Streaming generators prevent one large client allocation, but the server still receives the declared bytes. Monitor runner disk and memory, cap concurrency, and clean fixtures on assertion failure. Never replace an exact boundary test with a forged Content-Length alone, since servers must not trust that declaration as proof of received size.
Compression introduces another contract question. Standard multipart bodies are not automatically compressed by browsers. If a custom client applies content encoding, decide whether limits apply to transmitted or decoded bytes and test decompression bombs in a security environment. Document the layer responsible so two components do not each interpret “10 MiB” differently.
Frequently Asked Questions
Should exactly the advertised maximum file size succeed?
Usually yes if the wording says “up to” that size. Confirm whether the value is decimal or binary and whether it applies to file content or the whole request.

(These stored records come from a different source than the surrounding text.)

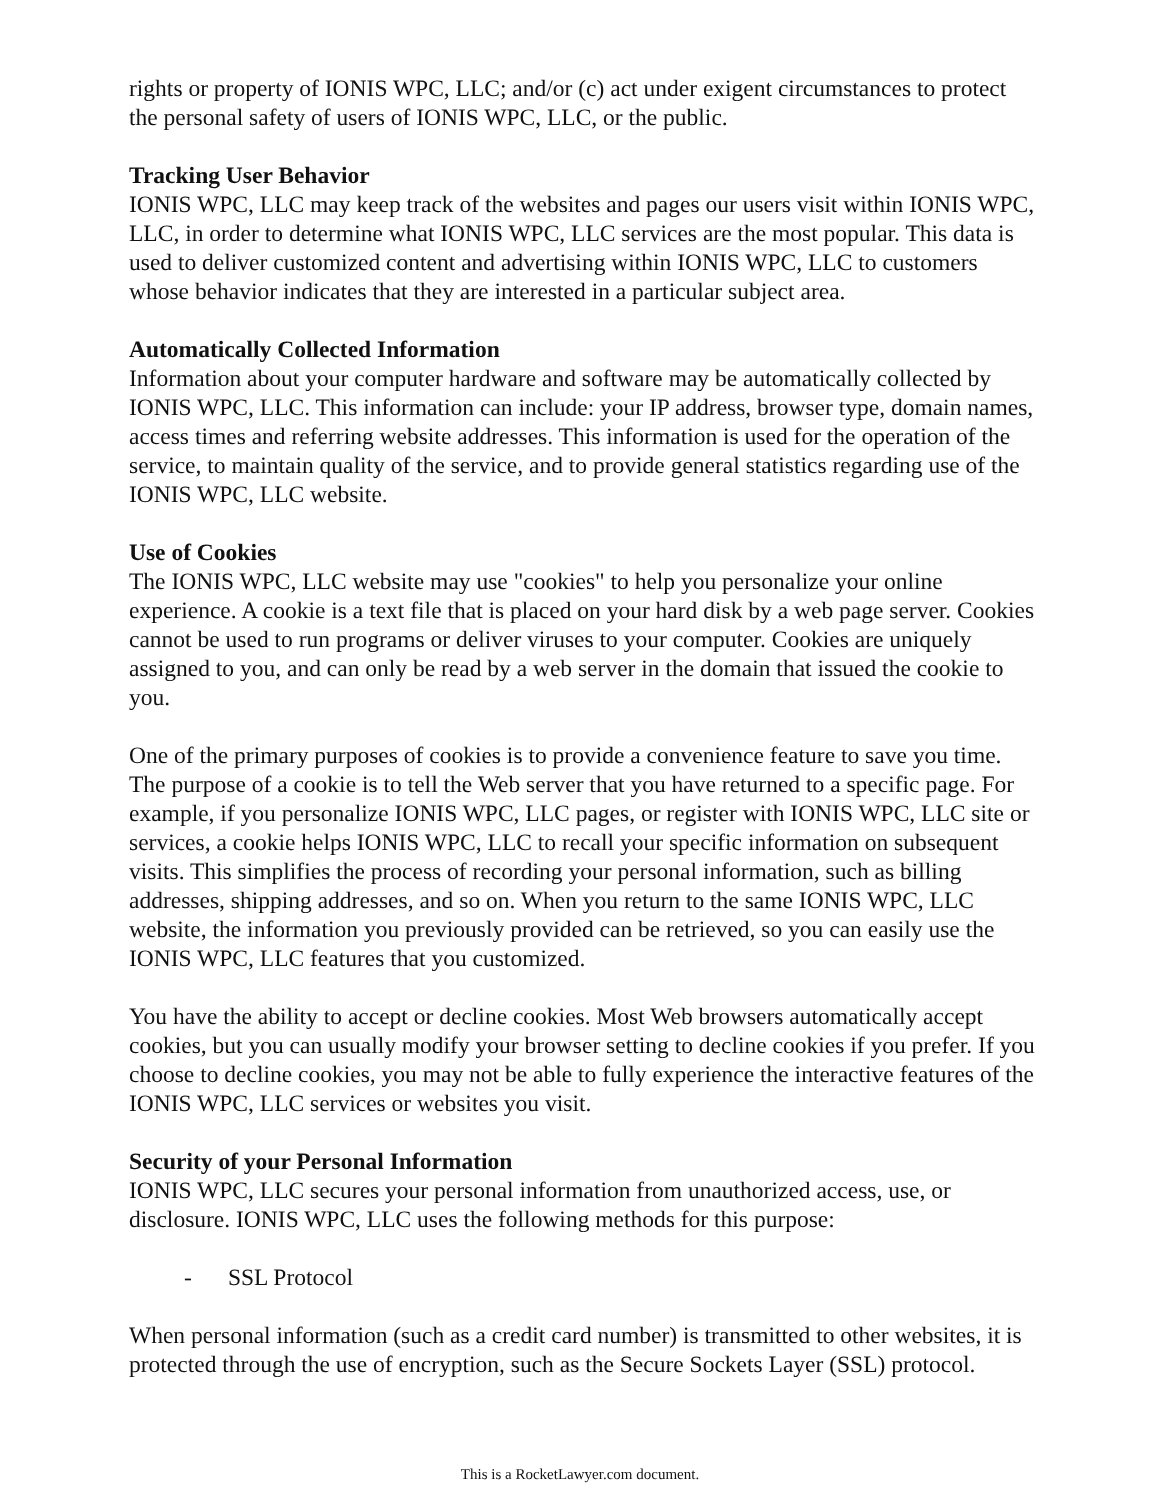rights or property of IONIS WPC, LLC; and/or (c) act under exigent circumstances to protect the personal safety of users of IONIS WPC, LLC, or the public.
Tracking User Behavior
IONIS WPC, LLC may keep track of the websites and pages our users visit within IONIS WPC, LLC, in order to determine what IONIS WPC, LLC services are the most popular. This data is used to deliver customized content and advertising within IONIS WPC, LLC to customers whose behavior indicates that they are interested in a particular subject area.
Automatically Collected Information
Information about your computer hardware and software may be automatically collected by IONIS WPC, LLC. This information can include: your IP address, browser type, domain names, access times and referring website addresses. This information is used for the operation of the service, to maintain quality of the service, and to provide general statistics regarding use of the IONIS WPC, LLC website.
Use of Cookies
The IONIS WPC, LLC website may use "cookies" to help you personalize your online experience. A cookie is a text file that is placed on your hard disk by a web page server. Cookies cannot be used to run programs or deliver viruses to your computer. Cookies are uniquely assigned to you, and can only be read by a web server in the domain that issued the cookie to you.
One of the primary purposes of cookies is to provide a convenience feature to save you time. The purpose of a cookie is to tell the Web server that you have returned to a specific page. For example, if you personalize IONIS WPC, LLC pages, or register with IONIS WPC, LLC site or services, a cookie helps IONIS WPC, LLC to recall your specific information on subsequent visits. This simplifies the process of recording your personal information, such as billing addresses, shipping addresses, and so on. When you return to the same IONIS WPC, LLC website, the information you previously provided can be retrieved, so you can easily use the IONIS WPC, LLC features that you customized.
You have the ability to accept or decline cookies. Most Web browsers automatically accept cookies, but you can usually modify your browser setting to decline cookies if you prefer. If you choose to decline cookies, you may not be able to fully experience the interactive features of the IONIS WPC, LLC services or websites you visit.
Security of your Personal Information
IONIS WPC, LLC secures your personal information from unauthorized access, use, or disclosure. IONIS WPC, LLC uses the following methods for this purpose:
- SSL Protocol
When personal information (such as a credit card number) is transmitted to other websites, it is protected through the use of encryption, such as the Secure Sockets Layer (SSL) protocol.
This is a RocketLawyer.com document.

Encode the agreed inclusive boundary explicitly.
Why does a maximum-size file fail only through the reverse proxy?
The proxy may limit total request bytes, while the application limits file bytes. Multipart headers, fields, and delimiters push the request above the proxy cap. Leave justified overhead or align both layers to one clearly documented policy.
Can I set the multipart Content-Type header when using FormData?
Do not set it manually with browser or standard fetch FormData. The client generates a boundary and must place that same value in the header. Set it yourself only when sending a deliberately hand-built raw body.
What should an oversized upload return?
HTTP 413 is the conventional status for content that exceeds an accepted request limit. Your application may add a stable error code and documented maximum. Tests should tolerate only the response variants intentionally produced by known infrastructure layers.
How do I know a rejected upload did not leave data behind?
Correlate the request with a unique identifier and inspect every persistence stage: database, temporary filesystem, final object, and multipart-upload session. If cleanup is asynchronous, poll to a documented deadline and fail with the remaining resource details.